The Path to Harmony
Updated: Aug 10, 2020
By Reverend Denise Tracy
Presented by Omni-University
I grew up thinking that I was the center of the universe. If we were going on a picnic and it rained, I felt I must have done something wrong. If my parents had a fight, somehow it was my fault and it was my job to make it better. If I was good, did everything the best I knew how, the world would cooperate. All would be well! I feel silly admitting this, but I lived this way, distressed and feeling responsible whenever things went wrong, for far, far too long. It was not until I was 30 that I learned something that released completely my sense of vigilant self centeredness. I was at a Tai Chi workshop. Al Huang, "Pied Piper" of both Taoism and the Human potential movement, explained the meaning of the Yin Yang symbol. Everything is what it is and also its opposite. There is a larger holistic pattern. Look at a tree. Yes, it is the branches and leaves and trunk. The tree is also the space around it. Both the space and the branches make up the whole image. We can see that this is true of physical things….it is also true of feelings. Take happiness. In order to really understand happiness, you must have experienced unhappiness. Knowing both increases understanding of either. The Taoists turn this into a larger type of harmony in the symbol of the yin and yang. When you are fully most happy, your best day, ever…there appears a bit of unhappiness until unhappiness grows, until you are unhappy, then a bit of happiness appears and grows…the cycle is continuous. In some way the understanding of the cycles of life, saying they are natural and to be expected, means we can step back and be less panicked in the face of the constant change. We can be more relaxed because change is expected and is a natural part of being.
Take anything: feelings, wellness, weather, etc., and apply this symbol and what happens is that a larger pattern, a more inclusive harmony occurs. In this way there is a cycle of push and pull, anger and joy, love and hate, calmness and anxiety, grief and joy….when seen this way a natural pattern emerges. Taoism and its sense of embracing both sides of everything, allows us above, below- to step back and understand and accept the cycles of life. Nothing is forever…not the good, not the bad…this too, will pass. During this time of pandemic, I have found this perspective both a relief and helpful. We all wish for lives that are harmonious. Very few people look for lives of rancor and discomfort. Most of us are looking for lives of purpose and meaning. The people that we meet and the experiences that we have, help us to clarify our identities and create a larger sense of being. On the playground, bullies may try to rob us of beauty, in rehearsal halls, cranky people may have power over us. If we can step back and see the larger patterns, a harmony emerges that allows us to relax into the ebb and flow of human being and human living. There is no recipe book. There is living and making a life of meaning.

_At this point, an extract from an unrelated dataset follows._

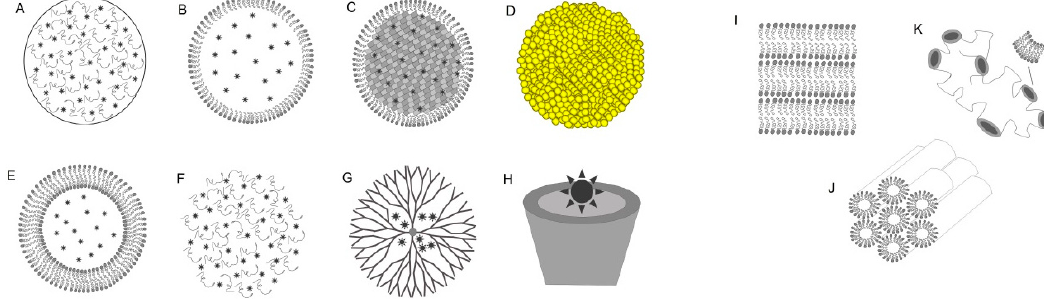
Figure 2. Schematic representation of nanotechnology-based drug delivery systems such as ( A ) polymeric nanoparticles (PNPs); ( B ) nanostructured lipid carriers (NLCs); ( C ) solid lipid nanoparticles (SLNs); ( D ) gold nanoparticles (AuNPs); ( E ) liposomes; ( F ) hydrogels; ( G ) dendrimers; ( H ) cyclodextrin; and ( I ) lamellar; ( J ) hexagonal; or ( K ) cubic mesophases liquid crystallines for photodynamic therapy of cancer.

We are in the middle of some pretty ugly stuff right now. A pandemic. A Political reality that seems to sink lower every day. Our lives have been changed. In his poem, "The Discordants", Conrad Aiken says, “Music I heard with you was more than music. Bread I broke with you was more than bread”. So may it be with us. May any discordant become harmonious and beautiful by the perspective of how we hear, see, and live it. May we be thankful for the lives we have and the companions on the path with us. May we bless ourselves and each other by our perspective. May we be reminded that there is a harmony in everything, even the inharmonious; as the Native Americans say, may it be so, above, below, within and around us.